Inital results showed severe doming, shown below, rendering resulting point clouds/DSMs completely unusable. James and Robson (linked above) indicate that the main cause of doming is innaccurate camera calibration, failing to properly account for distortion characteristics. Now Pix4D contains a database of common camera models, including the GoPro Hero8. These are usually quite accurate. However, we noticed that the later GoPro models are all listed as perspective lenses, while they are in reality fisheye lenses. Using this default camera model results in a severely domed and borken reconstruction.

alt text

However, earlier GoPro cameras have a correct camera model and appear to use identical lens and sensor hardware as the Hero 8, meaning that the relevant camera charaacteristics can be repleaced with those form an earlier camera. This greatly improved results, with reconstuctions finally recognizeable as a beach surface. There still remained many areas that were broken, likely due to insufficient overlap, inability to find matching features in the beach surface, or a combination of the two. Adding ground control points and manual tie points helps somewhat, but does not totally alleviate problems. In fact, adding too many MTPs (>~80) can cause further issues. Unfotunately, it was not possible to totally rectify pole photogrammetry-derived products, making them unusable for erosion analysis. The dominant error is what we call ghosting, where an area is reconstructed as multiple vertically offset layers, making it impossible to identify which represents the true surface.

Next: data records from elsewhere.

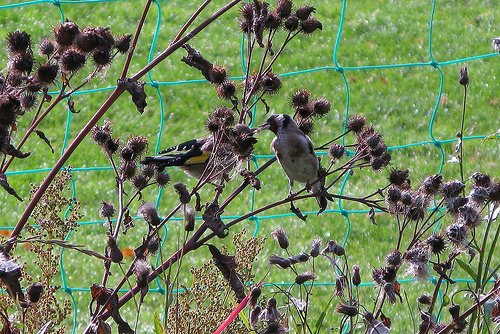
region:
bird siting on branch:
[261, 96, 339, 210]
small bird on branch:
[260, 98, 345, 219]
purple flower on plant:
[391, 161, 415, 201]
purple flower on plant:
[345, 111, 375, 135]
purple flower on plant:
[298, 13, 328, 41]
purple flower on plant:
[117, 132, 149, 173]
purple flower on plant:
[80, 121, 115, 158]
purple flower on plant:
[5, 25, 35, 52]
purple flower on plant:
[50, 43, 85, 84]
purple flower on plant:
[81, 28, 113, 55]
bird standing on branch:
[243, 92, 398, 235]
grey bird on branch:
[58, 9, 88, 49]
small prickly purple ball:
[102, 18, 144, 69]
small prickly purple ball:
[2, 249, 44, 310]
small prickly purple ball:
[131, 255, 165, 300]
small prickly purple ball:
[137, 208, 168, 235]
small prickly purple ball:
[267, 222, 297, 253]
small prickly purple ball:
[377, 236, 407, 290]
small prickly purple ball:
[477, 169, 498, 211]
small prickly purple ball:
[415, 161, 472, 213]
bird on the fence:
[240, 111, 333, 219]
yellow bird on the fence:
[134, 117, 273, 180]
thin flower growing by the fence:
[453, 59, 471, 184]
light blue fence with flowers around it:
[0, 0, 495, 330]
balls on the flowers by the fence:
[212, 77, 233, 97]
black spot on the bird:
[280, 108, 295, 131]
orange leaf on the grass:
[117, 243, 138, 258]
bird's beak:
[251, 117, 269, 134]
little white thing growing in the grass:
[413, 106, 422, 117]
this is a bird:
[249, 105, 363, 198]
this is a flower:
[272, 221, 311, 273]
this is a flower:
[319, 238, 350, 270]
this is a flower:
[84, 112, 114, 155]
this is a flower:
[416, 160, 441, 200]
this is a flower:
[76, 25, 106, 67]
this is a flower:
[114, 245, 171, 310]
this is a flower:
[201, 54, 231, 89]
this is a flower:
[87, 120, 127, 170]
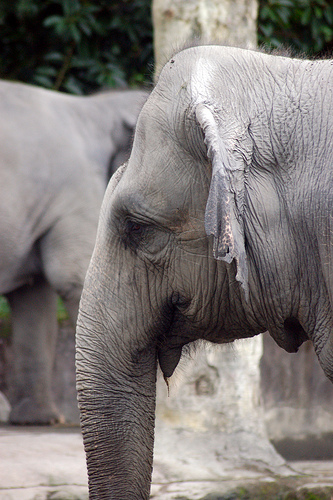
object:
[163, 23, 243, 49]
hair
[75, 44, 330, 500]
elephant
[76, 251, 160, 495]
trunk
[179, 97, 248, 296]
ear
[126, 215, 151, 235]
eye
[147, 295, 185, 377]
mouth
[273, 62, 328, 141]
skin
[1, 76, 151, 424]
elephant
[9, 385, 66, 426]
foot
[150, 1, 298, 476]
tree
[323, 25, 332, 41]
leaves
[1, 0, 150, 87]
bush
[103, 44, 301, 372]
head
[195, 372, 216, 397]
knot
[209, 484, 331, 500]
weeds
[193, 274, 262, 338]
wrinkles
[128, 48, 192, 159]
forehead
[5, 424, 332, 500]
ground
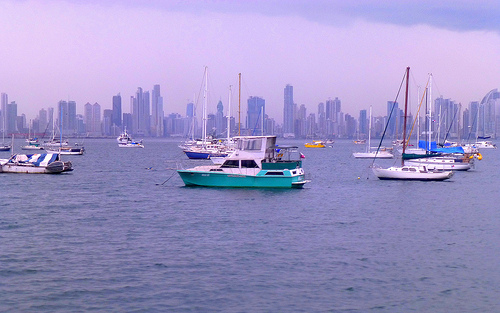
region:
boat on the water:
[166, 150, 310, 192]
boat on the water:
[371, 158, 452, 184]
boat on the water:
[407, 155, 472, 171]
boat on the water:
[3, 150, 70, 176]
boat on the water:
[42, 143, 85, 153]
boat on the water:
[116, 136, 146, 150]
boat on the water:
[1, 137, 15, 153]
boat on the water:
[351, 135, 366, 148]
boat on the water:
[115, 123, 135, 143]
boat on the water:
[474, 139, 495, 151]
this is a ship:
[173, 127, 301, 204]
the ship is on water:
[179, 135, 314, 197]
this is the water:
[257, 212, 384, 310]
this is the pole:
[384, 70, 420, 146]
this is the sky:
[307, 5, 387, 60]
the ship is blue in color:
[222, 172, 244, 187]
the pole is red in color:
[396, 62, 415, 129]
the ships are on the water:
[157, 84, 302, 194]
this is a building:
[277, 85, 299, 122]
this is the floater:
[46, 160, 71, 173]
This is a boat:
[188, 152, 313, 207]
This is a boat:
[0, 145, 78, 198]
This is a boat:
[53, 144, 119, 167]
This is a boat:
[114, 118, 147, 155]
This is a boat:
[168, 125, 239, 176]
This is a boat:
[368, 140, 459, 204]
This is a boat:
[410, 155, 491, 176]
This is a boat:
[351, 139, 391, 164]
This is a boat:
[294, 130, 339, 162]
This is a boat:
[423, 134, 493, 167]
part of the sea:
[401, 197, 411, 212]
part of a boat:
[258, 183, 272, 199]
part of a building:
[307, 137, 318, 158]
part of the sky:
[354, 262, 367, 280]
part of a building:
[126, 105, 140, 140]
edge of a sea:
[267, 244, 281, 275]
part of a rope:
[133, 179, 176, 189]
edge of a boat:
[309, 135, 346, 160]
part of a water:
[235, 236, 279, 293]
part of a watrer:
[286, 200, 326, 242]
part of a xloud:
[328, 10, 380, 78]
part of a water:
[322, 214, 347, 245]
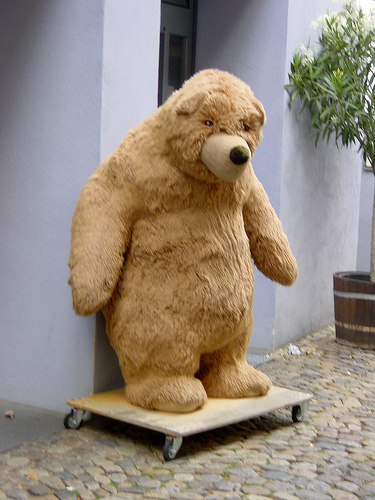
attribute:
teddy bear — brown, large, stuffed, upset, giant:
[68, 66, 293, 413]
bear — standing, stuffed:
[66, 64, 296, 412]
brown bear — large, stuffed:
[138, 80, 265, 304]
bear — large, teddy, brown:
[63, 73, 318, 409]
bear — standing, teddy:
[152, 61, 245, 253]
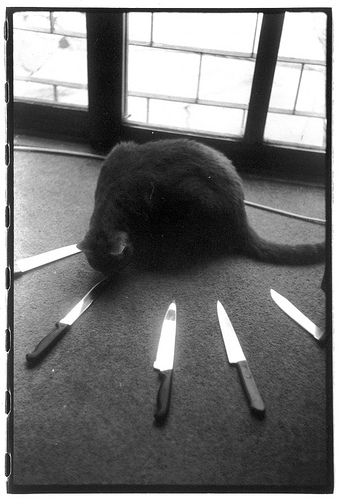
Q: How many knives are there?
A: 5.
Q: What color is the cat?
A: Black.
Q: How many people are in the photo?
A: 0.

These ghosting erros can be seen in the DSM cross-section below.

alt text

Change analysis

Elevation change analysis was done using the DEM of Difference (DoD) method, where one DEM (or DSM in this case–these are interchangeable on a barren beach) is subtracted from another, yielding the difference in elevation. Although the pole photogrammetry products were not usable, the UAV produced excellent DSMs which can be effectively comparesd to one another, or to lidar-derived elevation data. The September UAV survey was the only DSM with any issues, presumanely due to a camera calibration or GCP correction issue. As shown below, the DoDs indicate significant changes in beach volume and shape over the month long interval between flights.

alt text

Comparisons of the November UAV survey to older lidar flights show siginificant long term change.

alt text

Older lidara datasets (i.e. from 2010 and earlier) aren’t as useful for direct elevation change, as the present beach was covered by trees. However, shoreline change can be estimated by tracking the position of the foredune ridge. This is used rather than the actual shoreline, as the shoreline is highly variable with the tides, and dependant on the water level when each flight was flown.

alt text

Conclusions

Comparing the UAV and pole photogrammetry platforms, it is clear that UAVs are the superor choice in every respect. Althouh limited by certain flight restrictions and more expensive, pole photogrammetry is a very slow, labor-intensive process, and needs major imporvement to produce any useable results. The NEIL Lab is currently working on improving pole photogrammetry to find a solution to problems encountered here. Some possible improvements to the pole photogrammetry system used here include adding an RTK-GPS to the camera, as the GoPro’s onboard GPS has extremely poor accuracy. Accurate geolocation, especially if paired with camera roll, pitch, and yaw can both accelerate and improve photogrammetric processing. Another would be to narrow the gap between adjacent transects, to increase overlap in images. Although tests showed that the ~4.5 m spacing used in these surveys would be sufficient, it evidently could be better. The third improvement would be to mount the pole and camera system to an autonomous ground rover, to automate the surveying process, similar to a drone flying a pre-planned flight. This would aslo ensure consistent transect spacing, while significantly lowering the workload required to execute a survey.